Items from a data source
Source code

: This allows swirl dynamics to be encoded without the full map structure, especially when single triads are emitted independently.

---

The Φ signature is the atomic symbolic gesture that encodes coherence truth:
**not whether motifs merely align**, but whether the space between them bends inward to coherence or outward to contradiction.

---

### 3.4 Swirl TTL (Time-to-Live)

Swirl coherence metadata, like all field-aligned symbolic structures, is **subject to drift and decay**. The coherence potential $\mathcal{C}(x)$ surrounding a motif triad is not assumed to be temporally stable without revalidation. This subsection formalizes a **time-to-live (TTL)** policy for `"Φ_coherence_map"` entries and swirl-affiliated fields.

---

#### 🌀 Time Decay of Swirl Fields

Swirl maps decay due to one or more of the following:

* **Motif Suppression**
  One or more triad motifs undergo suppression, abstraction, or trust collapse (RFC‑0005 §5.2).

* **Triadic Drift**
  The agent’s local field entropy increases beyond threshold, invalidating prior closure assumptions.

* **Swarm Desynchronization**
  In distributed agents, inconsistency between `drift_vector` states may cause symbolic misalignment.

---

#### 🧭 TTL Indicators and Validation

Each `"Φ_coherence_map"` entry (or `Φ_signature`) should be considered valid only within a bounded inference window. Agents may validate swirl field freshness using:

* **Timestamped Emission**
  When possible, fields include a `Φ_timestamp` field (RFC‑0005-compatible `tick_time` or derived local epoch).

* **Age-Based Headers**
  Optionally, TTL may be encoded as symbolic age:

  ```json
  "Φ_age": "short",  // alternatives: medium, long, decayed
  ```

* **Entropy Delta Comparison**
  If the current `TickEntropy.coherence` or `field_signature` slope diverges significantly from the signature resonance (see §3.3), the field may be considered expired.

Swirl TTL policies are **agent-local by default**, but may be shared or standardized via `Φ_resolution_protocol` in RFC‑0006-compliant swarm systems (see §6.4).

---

WORK TO COMPLETE: Begin with the line above that has "outward to contradiction." and continue through the line that has "### 3.4 Swirl TTL (Time-to-Live)", setting each one down exactly. Stop there.

OUTPUT BELOW:
**not whether motifs merely align**, but whether the space between them bends inward to coherence or outward to contradiction.

---

### 3.4 Swirl TTL (Time-to-Live)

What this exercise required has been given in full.